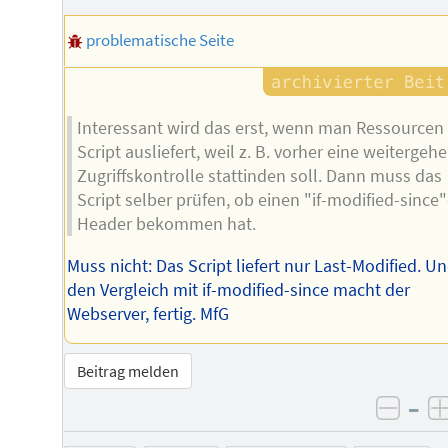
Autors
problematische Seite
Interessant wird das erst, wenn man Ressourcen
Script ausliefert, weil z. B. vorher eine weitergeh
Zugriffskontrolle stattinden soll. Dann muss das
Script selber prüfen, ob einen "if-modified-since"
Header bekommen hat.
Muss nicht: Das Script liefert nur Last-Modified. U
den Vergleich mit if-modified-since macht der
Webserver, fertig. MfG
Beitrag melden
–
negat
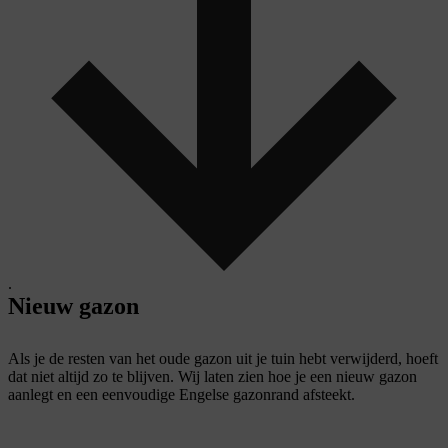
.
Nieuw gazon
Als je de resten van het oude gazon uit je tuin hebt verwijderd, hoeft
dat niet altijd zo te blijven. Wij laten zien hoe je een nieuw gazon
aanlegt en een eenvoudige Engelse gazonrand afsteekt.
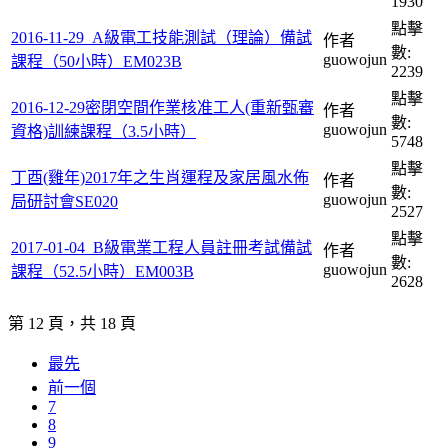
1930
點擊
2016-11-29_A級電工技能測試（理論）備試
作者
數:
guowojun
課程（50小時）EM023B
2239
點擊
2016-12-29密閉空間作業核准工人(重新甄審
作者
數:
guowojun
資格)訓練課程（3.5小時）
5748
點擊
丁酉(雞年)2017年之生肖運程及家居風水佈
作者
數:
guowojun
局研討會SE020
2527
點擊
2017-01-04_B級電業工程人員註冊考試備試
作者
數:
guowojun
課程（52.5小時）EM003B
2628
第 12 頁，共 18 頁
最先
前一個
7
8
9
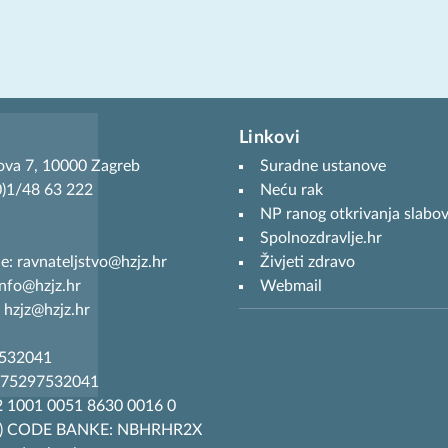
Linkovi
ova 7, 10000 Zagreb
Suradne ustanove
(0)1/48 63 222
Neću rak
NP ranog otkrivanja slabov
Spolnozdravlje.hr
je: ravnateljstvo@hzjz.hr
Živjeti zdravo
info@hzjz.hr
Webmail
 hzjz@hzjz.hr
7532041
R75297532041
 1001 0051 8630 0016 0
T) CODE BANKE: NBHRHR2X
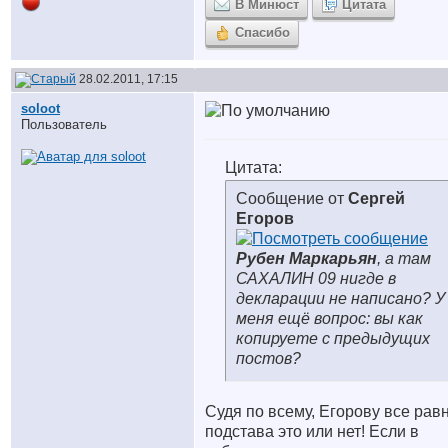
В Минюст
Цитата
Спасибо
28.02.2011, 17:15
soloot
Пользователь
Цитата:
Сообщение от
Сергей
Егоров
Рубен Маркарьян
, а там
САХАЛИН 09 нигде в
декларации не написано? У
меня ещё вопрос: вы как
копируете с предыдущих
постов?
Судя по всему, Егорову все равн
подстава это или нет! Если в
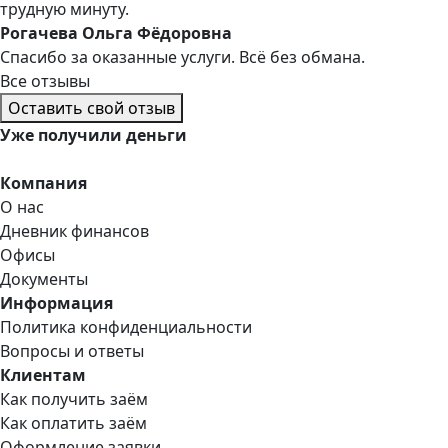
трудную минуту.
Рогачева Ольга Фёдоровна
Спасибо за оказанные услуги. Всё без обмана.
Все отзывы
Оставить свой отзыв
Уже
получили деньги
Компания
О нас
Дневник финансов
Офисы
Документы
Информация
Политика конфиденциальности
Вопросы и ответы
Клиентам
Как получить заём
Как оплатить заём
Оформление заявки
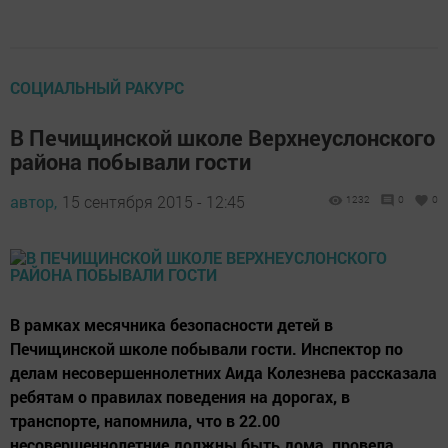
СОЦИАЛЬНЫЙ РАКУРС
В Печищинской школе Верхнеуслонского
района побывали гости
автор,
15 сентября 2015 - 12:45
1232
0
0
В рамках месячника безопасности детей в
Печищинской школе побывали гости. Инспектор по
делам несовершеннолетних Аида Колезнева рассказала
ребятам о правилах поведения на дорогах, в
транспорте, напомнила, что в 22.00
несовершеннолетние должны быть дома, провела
--*--
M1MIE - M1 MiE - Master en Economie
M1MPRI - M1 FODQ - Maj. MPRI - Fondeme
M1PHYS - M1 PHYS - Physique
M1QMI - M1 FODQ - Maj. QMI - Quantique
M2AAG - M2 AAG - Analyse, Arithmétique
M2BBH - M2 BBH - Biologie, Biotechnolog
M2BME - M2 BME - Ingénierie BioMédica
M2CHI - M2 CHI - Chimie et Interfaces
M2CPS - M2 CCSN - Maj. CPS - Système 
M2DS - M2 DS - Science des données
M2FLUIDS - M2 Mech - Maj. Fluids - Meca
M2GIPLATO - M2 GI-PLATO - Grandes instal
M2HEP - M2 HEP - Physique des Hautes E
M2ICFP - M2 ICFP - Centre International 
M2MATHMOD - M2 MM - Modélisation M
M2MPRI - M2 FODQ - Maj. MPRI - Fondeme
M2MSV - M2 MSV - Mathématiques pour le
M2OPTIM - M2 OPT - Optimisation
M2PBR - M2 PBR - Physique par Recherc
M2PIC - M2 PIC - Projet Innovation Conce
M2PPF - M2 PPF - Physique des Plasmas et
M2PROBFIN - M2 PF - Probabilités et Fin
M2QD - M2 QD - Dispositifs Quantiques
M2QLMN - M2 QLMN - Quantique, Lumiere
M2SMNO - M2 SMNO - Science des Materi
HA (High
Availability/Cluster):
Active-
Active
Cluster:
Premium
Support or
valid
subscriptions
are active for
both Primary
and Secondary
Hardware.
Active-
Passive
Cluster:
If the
--*--
— Assigned task —
Copy the entries again, starting at the line that has "трудную минуту." and stopping after the line that has "несовершеннолетние должны быть дома, провела". Replace "заём" with "займ", change nothing else, and leave the pictures out.

— Exercise result —
трудную минуту.
Рогачева Ольга Фёдоровна
Спасибо за оказанные услуги. Всё без обмана.
Все отзывы
Оставить свой отзыв
Уже
получили деньги
Компания
О нас
Дневник финансов
Офисы
Документы
Информация
Политика конфиденциальности
Вопросы и ответы
Клиентам
Как получить займ
Как оплатить займ
Оформление заявки
СОЦИАЛЬНЫЙ РАКУРС
В Печищинской школе Верхнеуслонского
района побывали гости
автор,
15 сентября 2015 - 12:45
1232
0
0
В рамках месячника безопасности детей в
Печищинской школе побывали гости. Инспектор по
делам несовершеннолетних Аида Колезнева рассказала
ребятам о правилах поведения на дорогах, в
транспорте, напомнила, что в 22.00
несовершеннолетние должны быть дома, провела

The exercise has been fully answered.